===== PÁGINA =====

Registro que a posição dos que entendem possível a
aplicação da teoria da desconsideração da personalidade jurídica por ato
de índole administrativa foi acolhida pelo E. Superior Tribunal de
Justiça:
“ADMINISTRATIVO. RECURSO ORDINÁRIO EM MANDADO DE
SEGURANÇA. LICITAÇÃO. SANÇÃO DE INIDONEIDADE PARA LICITAR. EXTENSÃO DE
EFEITOS À SOCIEDADE COM O MESMO OBJETO SOCIAL, MESMOS SÓCIOS E MESMO
ENDEREÇO. FRAUDE À LEI E ABUSO DE FORMA. DESCONSIDERAÇÃO DA
PERSONALIDADE JURÍDICA NA ESFERA ADMINISTRATIVA. POSSIBILIDADE.
PRINCÍPIO DA MORALIDADE ADMINISTRATIVA E DA INDISPONIBILIDADE DOS
INTERESSES PÚBLICOS.
- A constituição de nova sociedade, com o mesmo
objeto social, com os mesmos sócios e com o mesmo endereço, em
substituição a outra declarada inidônea para licitar com a Administração
Pública Estadual, com o objetivo de burlar a aplicação da sanção
administrativa, constitui abuso de forma e fraude à Lei de Licitações,
Lei n.º 8.666/93, de modo a possibilitar a aplicação da teoria da
desconsideração da personalidade jurídica para estenderem-se os efeitos
da sanção administrativa à nova sociedade constituída.

===== CONTEÚDO DOS DADOS =====

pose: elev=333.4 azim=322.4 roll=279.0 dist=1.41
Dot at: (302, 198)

=====

*TAREFA ESCRITA*. Segundo o trecho sobre desconsideração da personalidade jurídica, que tribunal acolheu a posição de que essa teoria pode ser aplicada por ato de índole administrativa?

*RESPOSTA ESPERADA*. O Superior Tribunal de Justiça.